In un breve ritorno a Predappio, nell’estate del 1908, per certe manifestazioni a sostegno dei braccianti, in lotta con i mezzadri, passò quindici giorni in carcere. Costantemente irrequieto e insoddisfatto, agli inizi del 1909, Mussolini assunse, a Trento, gli incarichi di segretario della Camera del Lavoro, di direttore del settimanale “L’Avvenire del Lavoratore” e di redattore capo del quotidiano “Popolo”, il famoso giornale di Cesare Battisti. Ma non vi rimase per più di un mese. Forse non si trovò a suo agio, in quel contesto di lotta nazionale, pur condividendo il carattere autonomistico piuttosto che irredentistico della lotta medesima e approvando l’opera del socialismo trentino a favore dell’italianità. Era fondamentalmente ostile ad un impegno nazionale prevalente su quello di classe. “Il proletariato – sono sue parole – è antipatriottico per definizione e per necessità”. Ma, più ancora che di principi, il suo dissenso era di metodo e di stile. Anche a Trento, Mussolini ebbe una serie di violenti dissapori con il clero e con il partito cattolico, cioè cristiano-sociale. Trovò un acerrimo avversario nel giovane coetaneo Alcide De Gasperi (1881), direttore del giornale “Il Trentino”. E dopo una serie di “infortuni giudiziari”, fu arrestato per fatti e sospetti vari ed espulso nel settembre del 1909. Questa volta si stabilì, decisamente, nell’ambiente romagnolo, a Forlì, in piena lotta tra braccianti e mezzadri, rossi e gialli, socialisti e repubblicani. Fu un triennio di azione locale, che lo preparò definitivamente a quella nazionale.

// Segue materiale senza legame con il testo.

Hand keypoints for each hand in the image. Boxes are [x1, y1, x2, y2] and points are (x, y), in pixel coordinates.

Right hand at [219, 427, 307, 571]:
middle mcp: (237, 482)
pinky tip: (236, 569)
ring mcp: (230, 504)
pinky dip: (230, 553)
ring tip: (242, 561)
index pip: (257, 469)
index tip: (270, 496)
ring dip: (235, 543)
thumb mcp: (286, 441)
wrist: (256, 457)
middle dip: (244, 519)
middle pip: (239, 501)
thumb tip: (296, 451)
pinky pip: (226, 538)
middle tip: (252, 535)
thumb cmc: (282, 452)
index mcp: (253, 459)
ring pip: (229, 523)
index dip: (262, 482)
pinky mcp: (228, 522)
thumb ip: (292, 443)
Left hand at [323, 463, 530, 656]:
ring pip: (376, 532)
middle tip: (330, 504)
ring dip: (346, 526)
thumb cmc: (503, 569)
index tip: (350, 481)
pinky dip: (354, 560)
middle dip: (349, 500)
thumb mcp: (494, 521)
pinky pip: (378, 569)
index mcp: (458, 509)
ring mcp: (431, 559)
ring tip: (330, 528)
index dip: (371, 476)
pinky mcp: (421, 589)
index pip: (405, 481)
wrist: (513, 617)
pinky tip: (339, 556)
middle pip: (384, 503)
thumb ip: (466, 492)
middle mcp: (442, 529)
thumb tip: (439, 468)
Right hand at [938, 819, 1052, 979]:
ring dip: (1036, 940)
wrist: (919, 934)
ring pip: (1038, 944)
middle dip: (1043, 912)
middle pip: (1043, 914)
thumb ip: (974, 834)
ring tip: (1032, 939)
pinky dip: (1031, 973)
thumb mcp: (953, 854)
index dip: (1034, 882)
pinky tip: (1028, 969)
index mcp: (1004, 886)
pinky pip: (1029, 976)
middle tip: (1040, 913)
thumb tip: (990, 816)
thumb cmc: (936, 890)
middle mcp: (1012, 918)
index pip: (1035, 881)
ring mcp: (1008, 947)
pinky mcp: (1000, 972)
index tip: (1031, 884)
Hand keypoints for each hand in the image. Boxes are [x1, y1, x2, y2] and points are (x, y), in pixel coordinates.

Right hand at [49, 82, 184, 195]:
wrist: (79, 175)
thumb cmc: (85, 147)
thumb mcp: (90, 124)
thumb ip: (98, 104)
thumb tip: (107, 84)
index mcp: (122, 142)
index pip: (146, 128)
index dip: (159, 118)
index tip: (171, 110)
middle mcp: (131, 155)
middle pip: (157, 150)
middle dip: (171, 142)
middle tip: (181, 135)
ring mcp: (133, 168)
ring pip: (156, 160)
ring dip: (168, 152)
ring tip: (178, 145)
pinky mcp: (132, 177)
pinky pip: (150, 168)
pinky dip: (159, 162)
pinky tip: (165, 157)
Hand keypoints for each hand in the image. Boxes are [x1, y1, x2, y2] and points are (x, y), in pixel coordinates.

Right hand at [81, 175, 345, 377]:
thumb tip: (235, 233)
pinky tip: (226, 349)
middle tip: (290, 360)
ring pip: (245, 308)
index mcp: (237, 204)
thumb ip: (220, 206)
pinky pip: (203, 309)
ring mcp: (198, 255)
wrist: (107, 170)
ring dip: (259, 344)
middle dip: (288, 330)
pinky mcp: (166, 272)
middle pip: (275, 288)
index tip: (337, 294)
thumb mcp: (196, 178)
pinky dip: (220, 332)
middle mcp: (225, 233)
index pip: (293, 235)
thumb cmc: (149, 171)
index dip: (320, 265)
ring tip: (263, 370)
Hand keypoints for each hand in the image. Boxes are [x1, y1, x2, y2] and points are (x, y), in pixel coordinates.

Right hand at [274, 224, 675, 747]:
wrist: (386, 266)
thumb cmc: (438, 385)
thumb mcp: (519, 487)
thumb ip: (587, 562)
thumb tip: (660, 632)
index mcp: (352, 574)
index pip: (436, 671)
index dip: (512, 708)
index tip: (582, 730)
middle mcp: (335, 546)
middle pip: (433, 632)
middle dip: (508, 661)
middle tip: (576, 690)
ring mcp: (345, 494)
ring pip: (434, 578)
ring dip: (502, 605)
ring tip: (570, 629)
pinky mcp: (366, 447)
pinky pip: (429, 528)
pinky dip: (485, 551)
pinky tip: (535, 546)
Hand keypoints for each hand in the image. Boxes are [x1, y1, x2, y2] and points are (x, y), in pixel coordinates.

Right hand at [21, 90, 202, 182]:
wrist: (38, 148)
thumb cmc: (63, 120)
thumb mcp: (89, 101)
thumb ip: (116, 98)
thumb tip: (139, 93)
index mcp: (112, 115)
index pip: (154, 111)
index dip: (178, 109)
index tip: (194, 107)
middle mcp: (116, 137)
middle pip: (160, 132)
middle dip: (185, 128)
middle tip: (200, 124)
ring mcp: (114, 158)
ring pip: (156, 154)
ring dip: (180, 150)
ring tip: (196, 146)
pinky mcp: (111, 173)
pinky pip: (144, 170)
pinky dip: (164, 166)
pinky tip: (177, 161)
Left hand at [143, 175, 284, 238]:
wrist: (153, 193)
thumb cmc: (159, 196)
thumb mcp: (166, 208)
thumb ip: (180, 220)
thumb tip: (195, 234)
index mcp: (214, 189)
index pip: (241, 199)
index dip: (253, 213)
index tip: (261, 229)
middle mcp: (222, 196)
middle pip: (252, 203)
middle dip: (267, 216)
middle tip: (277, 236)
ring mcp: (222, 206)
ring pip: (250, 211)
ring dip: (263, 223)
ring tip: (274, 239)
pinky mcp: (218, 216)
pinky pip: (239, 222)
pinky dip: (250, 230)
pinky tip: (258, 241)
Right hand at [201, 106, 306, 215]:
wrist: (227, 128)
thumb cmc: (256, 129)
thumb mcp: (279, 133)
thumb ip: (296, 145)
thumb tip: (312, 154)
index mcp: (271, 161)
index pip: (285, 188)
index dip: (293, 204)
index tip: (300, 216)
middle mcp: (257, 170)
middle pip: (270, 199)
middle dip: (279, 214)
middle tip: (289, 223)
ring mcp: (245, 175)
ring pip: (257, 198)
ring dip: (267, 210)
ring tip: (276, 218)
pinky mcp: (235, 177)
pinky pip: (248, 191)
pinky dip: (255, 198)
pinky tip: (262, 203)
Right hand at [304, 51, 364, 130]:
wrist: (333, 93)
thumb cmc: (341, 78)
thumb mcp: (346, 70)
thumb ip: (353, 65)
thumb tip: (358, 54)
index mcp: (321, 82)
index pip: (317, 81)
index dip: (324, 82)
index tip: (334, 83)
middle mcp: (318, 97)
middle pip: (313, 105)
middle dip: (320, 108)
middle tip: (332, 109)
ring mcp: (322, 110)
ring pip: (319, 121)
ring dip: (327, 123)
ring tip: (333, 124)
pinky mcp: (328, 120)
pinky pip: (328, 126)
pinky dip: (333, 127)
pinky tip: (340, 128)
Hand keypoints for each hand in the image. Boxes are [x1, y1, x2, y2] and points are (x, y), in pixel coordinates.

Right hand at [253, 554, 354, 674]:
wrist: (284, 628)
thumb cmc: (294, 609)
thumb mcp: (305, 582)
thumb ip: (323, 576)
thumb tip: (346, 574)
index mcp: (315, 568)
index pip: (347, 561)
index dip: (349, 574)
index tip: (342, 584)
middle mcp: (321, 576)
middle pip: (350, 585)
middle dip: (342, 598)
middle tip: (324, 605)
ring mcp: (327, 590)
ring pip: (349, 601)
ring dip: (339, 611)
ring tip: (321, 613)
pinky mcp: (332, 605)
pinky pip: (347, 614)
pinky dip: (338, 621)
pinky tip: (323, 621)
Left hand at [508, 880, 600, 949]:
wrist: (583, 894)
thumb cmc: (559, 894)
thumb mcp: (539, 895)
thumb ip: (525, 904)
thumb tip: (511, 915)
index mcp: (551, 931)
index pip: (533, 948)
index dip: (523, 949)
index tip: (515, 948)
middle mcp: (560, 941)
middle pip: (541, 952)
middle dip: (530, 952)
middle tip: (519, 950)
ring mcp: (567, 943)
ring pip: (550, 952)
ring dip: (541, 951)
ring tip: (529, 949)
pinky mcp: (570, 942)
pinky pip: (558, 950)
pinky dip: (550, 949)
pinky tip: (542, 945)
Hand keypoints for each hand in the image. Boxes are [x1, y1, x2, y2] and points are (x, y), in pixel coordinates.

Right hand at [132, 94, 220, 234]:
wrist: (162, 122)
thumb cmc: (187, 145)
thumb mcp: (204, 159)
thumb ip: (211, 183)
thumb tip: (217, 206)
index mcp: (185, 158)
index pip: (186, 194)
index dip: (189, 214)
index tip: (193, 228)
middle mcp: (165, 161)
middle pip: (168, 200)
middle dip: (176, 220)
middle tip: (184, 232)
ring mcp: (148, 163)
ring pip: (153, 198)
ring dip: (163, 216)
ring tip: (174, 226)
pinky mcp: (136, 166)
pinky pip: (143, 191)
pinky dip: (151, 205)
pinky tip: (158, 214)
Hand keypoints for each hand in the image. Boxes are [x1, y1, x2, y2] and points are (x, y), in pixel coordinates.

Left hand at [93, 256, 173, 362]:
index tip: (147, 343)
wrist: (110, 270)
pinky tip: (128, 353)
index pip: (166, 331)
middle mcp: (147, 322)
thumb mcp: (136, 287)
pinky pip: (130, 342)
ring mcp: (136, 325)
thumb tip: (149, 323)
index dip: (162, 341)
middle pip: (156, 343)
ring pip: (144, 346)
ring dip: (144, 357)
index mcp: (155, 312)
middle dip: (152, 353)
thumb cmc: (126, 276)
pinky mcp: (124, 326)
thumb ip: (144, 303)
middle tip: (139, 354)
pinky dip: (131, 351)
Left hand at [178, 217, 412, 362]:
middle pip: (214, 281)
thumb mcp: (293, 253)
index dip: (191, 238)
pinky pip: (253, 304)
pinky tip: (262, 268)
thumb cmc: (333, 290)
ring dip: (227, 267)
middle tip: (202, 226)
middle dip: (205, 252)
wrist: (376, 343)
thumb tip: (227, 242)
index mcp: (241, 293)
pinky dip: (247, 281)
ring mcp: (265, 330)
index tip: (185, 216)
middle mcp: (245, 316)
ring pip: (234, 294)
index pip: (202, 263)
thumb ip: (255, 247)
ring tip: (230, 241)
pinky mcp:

Il I° gennaio 1910 uscì “La lotta di classe”, organo della Federazione Socialista Forlivese, fondato e diretto da Benito Mussolini. Vi proclamò un socialismo esplicitamente “blanquista” (da Auguste Blanqui, 1805-1881, esponente di spicco del socialismo utopistico), che doveva basare sul ferro la sua volontà di ascesa, da realizzarsi attraverso “l’insurrezione violenta, capitanata da una piccola minoranza”. Il socialismo per lui era “il più grande atto di negazione e di distruzione che la storia registri”. Confondendosi quasi con gli anarchici, Mussolini esaltava Bresci e Angiolillo. Nelle divisioni interne del Partito, egli stette con gli intransigenti contro i riformisti; ma, in realtà, scavalcò anche i primi e si accostò, piuttosto, ai sindacalisti patrocinando, come il suo maestro Sorel, lo sciopero generale rivoluzionario e accettando l’antimilitarismo. Fu anche contro la massoneria, di cui largamente permeati erano allora i quadri socialisti. Ne fece, infatti, dichiarare l’incompatibilità con la Federazione Socialista Forlivese. Il suo stile secco, e insieme imperioso, esprimeva una determinata volontà di comando.